Congruent with other studies, standard anthracycline based chemotherapy was ineffective in 3 out of 4 patients progressing on CHOP in this present series [10]. The median PFS following therapy with CHOP was 4.5 months (range 2–34 months). Patients treated with L-Asparginase based regimen showed better response with CR rate of 50 %. In patients with early stage disease the CR rate was better at 66 %. Patients with advanced disease (higher stage, high IPI) tended to do poorly irrespective of the modality of treatment. These figures are comparable with previously published studies on L-Asparaginase based therapy for NK/T cell lymphoma [11].

Haematologic complications are the most common toxicity associated with SMILE therapy and this usually requires dose reduction in subsequent cycles. The other reported toxicities include hepatotoxicity and pancreatitis, although none of the patients in this cohort developed these toxicities. L-Asparginase may induce a pro-coagulant state and result in thrombosis. This is particularly problematic as patients receiving treatment with SMILE often require central venous access devices.
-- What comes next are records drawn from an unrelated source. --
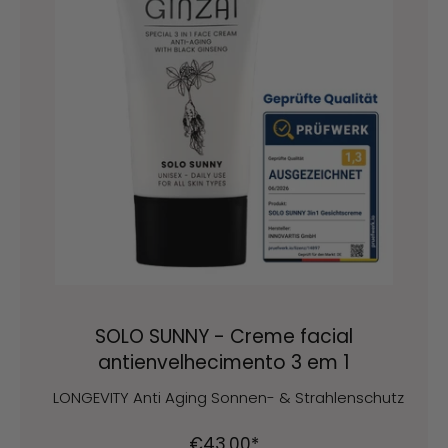
SOLO SUNNY - Creme facial
antienvelhecimento 3 em 1
LONGEVITY Anti Aging Sonnen- & Strahlenschutz
€43,00*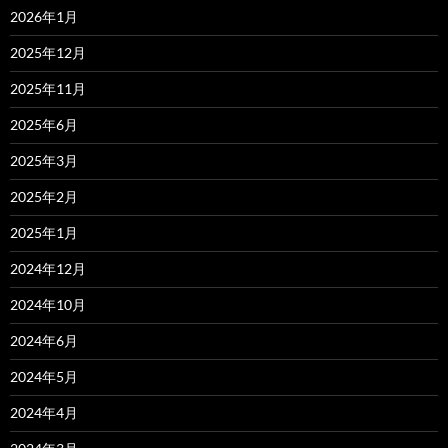
2026年1月
2025年12月
2025年11月
2025年6月
2025年3月
2025年2月
2025年1月
2024年12月
2024年10月
2024年6月
2024年5月
2024年4月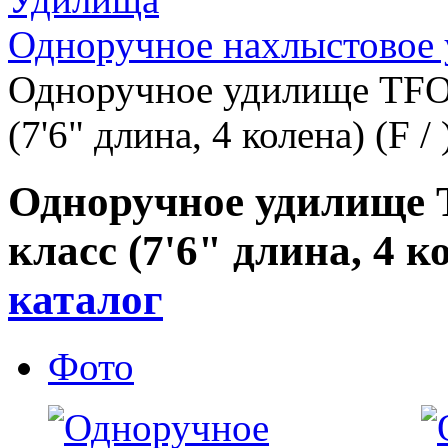
Одноручное нахлыстовое 
Одноручное удилище TF
(7'6" длина, 4 колена) (F / 
Одноручное удилище
класс (7'6" длина, 4 ко
каталог
Фото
NK/T cell lymphoma is a radio-sensitive disease. In initial studies, when used as the only treatment modality, complete responses were observed in 52–100 % of patients with a overall response rate between 77 and 100 %. [5, 12, 13] However the rates of systemic relapse were as high as 45 %. [5] Therefore it is not recommended to use radiotherapy alone in management of this disorder. Additionally the dose and radiation fields are important considerations. It is recommended to use at least 50 Gy over an extended field incorporating the para-nasal sinuses, nasopharynx and palate for optimum results [5, 12, 14].

In this series we describe our experience of management of a small series of ENKTL from eastern India. Our data suggests that Standard anthracycline based chemotherapy is ineffective and suggest that patients with limited stage disease be treated with combination chemotherapy with L-Asparginase based regimens along with radiotherapy to the nasal primary. In addition we observe that Bhutan could be endemic region for this rare tumour. This though is a first report of NK/T cell lymphoma in patients of Bhutanese origin and would require a large study to confirm these initial observations.